** Opening SOURCE RECORDS block **

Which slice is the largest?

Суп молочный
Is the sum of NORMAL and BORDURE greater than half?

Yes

** Closing SOURCE RECORDS block **
** Opening SOURCE RECORDS block **

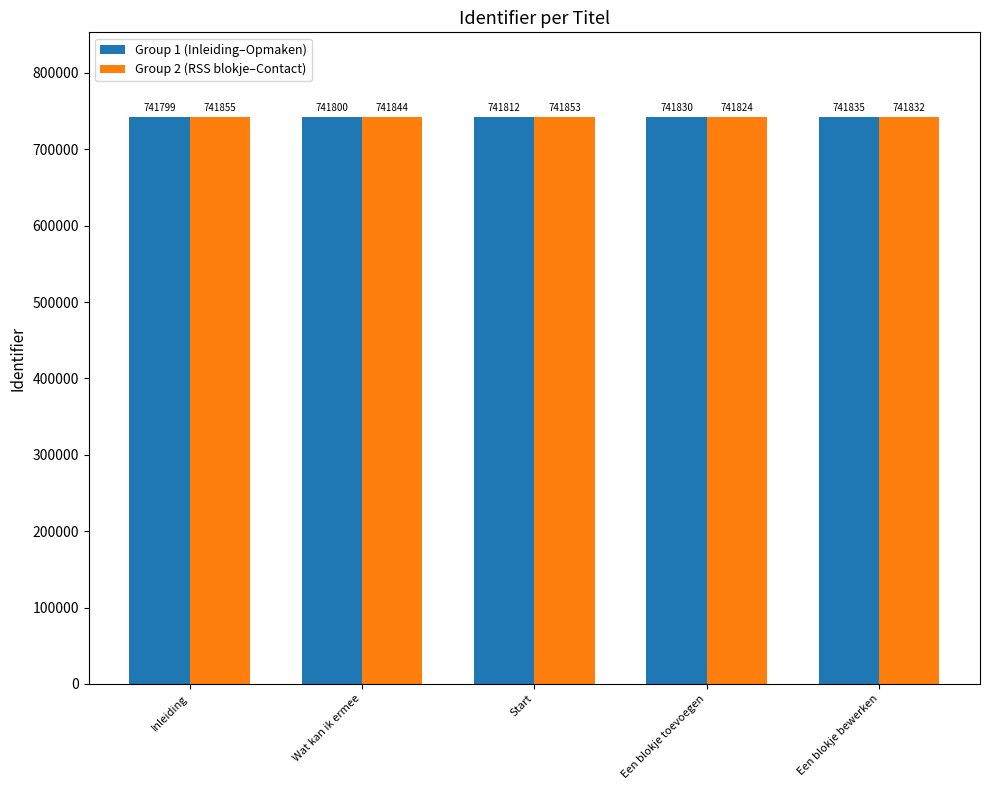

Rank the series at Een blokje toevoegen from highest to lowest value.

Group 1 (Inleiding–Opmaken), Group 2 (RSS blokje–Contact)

** Closing SOURCE RECORDS block **

* EXERCISE DESCRIPTION
Print the data lines above, from the line containing "Rank the series" through the line containing "Group 1 (Inleiding–Opmaken), Group", both included, unchanged.

* ANSWER AREA
Rank the series at Een blokje toevoegen from highest to lowest value.

Group 1 (Inleiding–Opmaken), Group 2 (RSS blokje–Contact)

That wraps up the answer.